On Jul 30, 2011, at 11:39 PM, vincent habchi wrote:

>> Memory is "virtual", the addresses you appear to be working with are not 
>> real (i.e. they don't refer to the real address of the physical RAM 
>> underneath). Instead, a bit of hardware translates these to the real 
>> addresses as needed at some level far below the perception of your program. 
>> You cannot access the virtual address space of any other process other than 
>> your own.
> 
> That is, of course, not true. When a process forks, the child and the parent, 
> though being two separate processes, still share the same virtual memory map 
> (at least until the child calls exec (3)). And you can arrange to share pages 
> of memory in different processes via, e.g, shmat (2), at the Unix level. 
> That's how most databases (e.g. PostGreSQL) work, inter alia.

You're quibbling, and not exactly with exactitude.

When a process forks, the child and parent get different virtual memory maps 
that, for the time being, happen to point to the same physical memory pages. 
The sharing is an implementation detail, for optimization. Conceptually, the 
parent's memory is copied into the child's memory space, so that if one of the 
processes modifies the "shared" memory, the other process does not see the 
change. The implementation, under the hood, does copy-on-write so that the cost 
of that copying can be deferred until needed. Since fork is usually followed by 
exec in the child, the copying usually never takes place, so it's a 
particularly good optimization. Don't be misled into thinking that just because 
the copying is deferred that the parent and child are actually sharing a single 
virtual memory space.

The other methods you mention of sharing memory are by special arrangement, and 
rarely used (although extremely useful when they are).

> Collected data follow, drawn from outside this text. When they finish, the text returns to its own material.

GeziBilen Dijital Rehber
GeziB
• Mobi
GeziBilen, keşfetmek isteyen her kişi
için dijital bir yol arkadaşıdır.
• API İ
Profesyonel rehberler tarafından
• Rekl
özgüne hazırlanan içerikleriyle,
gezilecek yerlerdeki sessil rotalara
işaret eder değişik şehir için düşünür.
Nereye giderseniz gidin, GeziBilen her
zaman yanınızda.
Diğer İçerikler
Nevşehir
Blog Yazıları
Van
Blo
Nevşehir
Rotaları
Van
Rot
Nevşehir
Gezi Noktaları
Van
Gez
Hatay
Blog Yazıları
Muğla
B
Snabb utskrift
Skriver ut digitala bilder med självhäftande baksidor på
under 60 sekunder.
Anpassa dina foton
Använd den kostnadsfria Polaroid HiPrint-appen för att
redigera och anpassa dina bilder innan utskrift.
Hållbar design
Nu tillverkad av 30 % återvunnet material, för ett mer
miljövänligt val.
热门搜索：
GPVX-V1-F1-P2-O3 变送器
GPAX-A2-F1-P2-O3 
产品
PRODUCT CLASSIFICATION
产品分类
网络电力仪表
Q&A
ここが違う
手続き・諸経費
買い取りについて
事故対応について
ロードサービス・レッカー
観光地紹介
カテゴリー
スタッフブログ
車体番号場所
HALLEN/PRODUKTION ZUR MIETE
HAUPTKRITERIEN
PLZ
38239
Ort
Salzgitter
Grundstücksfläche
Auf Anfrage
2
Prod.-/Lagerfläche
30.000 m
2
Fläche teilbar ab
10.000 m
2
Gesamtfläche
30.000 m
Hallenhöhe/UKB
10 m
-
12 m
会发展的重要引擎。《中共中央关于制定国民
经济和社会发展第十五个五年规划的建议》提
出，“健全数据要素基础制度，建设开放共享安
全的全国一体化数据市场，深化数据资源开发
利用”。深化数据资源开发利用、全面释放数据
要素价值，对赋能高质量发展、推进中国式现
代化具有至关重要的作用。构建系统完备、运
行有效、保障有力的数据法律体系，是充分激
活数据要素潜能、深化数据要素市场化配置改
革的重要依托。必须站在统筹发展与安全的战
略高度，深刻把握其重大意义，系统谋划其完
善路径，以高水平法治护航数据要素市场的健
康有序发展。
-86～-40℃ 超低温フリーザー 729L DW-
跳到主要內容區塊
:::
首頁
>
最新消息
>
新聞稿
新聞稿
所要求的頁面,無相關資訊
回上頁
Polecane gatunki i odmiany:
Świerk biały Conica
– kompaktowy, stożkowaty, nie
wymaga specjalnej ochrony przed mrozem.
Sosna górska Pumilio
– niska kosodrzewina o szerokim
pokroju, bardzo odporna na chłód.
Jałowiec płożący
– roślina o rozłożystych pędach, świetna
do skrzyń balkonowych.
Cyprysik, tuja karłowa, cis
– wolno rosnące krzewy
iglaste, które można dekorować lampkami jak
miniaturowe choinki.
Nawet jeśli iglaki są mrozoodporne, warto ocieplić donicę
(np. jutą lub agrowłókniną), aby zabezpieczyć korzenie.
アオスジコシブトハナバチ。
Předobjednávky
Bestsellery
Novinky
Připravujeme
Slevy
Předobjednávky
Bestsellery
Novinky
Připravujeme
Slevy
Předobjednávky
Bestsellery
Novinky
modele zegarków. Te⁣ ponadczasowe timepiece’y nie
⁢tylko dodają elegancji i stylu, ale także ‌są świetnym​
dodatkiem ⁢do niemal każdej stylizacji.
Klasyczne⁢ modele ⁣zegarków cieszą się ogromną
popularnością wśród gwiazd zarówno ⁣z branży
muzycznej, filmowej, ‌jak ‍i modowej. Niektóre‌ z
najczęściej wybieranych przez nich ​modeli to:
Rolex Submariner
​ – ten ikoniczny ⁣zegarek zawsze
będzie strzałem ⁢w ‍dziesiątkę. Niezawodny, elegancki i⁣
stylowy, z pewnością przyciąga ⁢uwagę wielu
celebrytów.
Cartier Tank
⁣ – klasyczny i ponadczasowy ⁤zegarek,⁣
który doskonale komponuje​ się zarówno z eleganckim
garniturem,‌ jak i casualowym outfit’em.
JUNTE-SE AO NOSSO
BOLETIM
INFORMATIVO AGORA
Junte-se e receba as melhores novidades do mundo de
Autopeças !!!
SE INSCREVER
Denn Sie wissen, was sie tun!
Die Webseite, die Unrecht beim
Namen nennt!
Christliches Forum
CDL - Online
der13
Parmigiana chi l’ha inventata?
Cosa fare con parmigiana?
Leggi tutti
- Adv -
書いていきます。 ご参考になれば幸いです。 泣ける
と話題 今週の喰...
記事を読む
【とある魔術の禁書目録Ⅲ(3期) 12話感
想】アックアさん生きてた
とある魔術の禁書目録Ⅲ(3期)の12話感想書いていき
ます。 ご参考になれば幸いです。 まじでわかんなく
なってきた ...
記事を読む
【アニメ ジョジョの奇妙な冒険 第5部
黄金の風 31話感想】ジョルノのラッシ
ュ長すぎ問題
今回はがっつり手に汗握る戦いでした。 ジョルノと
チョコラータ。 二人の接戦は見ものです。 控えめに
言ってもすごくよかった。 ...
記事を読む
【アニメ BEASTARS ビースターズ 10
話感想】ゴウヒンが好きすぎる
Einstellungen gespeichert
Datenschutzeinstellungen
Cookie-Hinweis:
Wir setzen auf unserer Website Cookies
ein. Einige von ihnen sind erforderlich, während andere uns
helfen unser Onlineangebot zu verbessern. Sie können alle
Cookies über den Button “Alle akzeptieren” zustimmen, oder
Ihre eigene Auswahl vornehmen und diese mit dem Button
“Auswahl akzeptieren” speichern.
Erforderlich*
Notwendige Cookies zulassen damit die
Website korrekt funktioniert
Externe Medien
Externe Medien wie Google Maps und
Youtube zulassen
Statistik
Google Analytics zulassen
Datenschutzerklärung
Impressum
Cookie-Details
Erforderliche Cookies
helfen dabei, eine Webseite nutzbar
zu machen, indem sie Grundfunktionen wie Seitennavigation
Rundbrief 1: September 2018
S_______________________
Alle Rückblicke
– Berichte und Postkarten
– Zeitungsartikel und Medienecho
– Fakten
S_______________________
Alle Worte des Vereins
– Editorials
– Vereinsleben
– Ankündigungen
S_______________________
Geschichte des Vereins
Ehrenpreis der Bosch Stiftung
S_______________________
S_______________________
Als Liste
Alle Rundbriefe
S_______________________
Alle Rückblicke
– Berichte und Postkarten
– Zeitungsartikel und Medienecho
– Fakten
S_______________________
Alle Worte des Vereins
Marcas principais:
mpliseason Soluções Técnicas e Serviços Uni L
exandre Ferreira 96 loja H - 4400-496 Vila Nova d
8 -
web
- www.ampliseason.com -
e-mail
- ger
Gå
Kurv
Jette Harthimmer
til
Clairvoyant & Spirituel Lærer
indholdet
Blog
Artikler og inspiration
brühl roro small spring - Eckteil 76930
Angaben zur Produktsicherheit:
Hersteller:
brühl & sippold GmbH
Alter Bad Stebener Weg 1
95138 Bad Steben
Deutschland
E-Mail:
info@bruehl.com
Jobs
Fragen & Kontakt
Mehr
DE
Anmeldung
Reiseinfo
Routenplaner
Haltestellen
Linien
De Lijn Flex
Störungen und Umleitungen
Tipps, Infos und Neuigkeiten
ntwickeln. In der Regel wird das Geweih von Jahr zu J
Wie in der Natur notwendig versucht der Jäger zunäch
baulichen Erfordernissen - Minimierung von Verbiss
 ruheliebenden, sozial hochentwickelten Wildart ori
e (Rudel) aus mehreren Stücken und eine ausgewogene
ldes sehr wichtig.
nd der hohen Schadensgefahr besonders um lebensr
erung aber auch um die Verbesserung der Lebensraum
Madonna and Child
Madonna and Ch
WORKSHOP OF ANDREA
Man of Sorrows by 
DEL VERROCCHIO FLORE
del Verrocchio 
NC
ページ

The point vincent was making was to correct the OP's belief that a random 
pointer (0x18c95b0 was the example mentioned) pointed to some memory somewhere, 
and that the EXC_BAD_ACCESS exception was raised if that memory happened to 
belong to some other process.

The truth is, each process has its own virtual memory map, and 0x18c95b0 may 
point to different physical addresses, or to nowhere, depending on which of 
those memory maps you look it up in. But a process does not have the 
opportunity to try looking it up in any map but its own. The exception is 
raised if the current process' memory map doesn't map it to anywhere. (It could 
also be raised if the pointer is being looked up for write access, but the 
current memory map maps it to a read-only location.)

That is, it's not "look up the address, and see who it belongs to" but "look up 
the address in my space, and see if it exists there".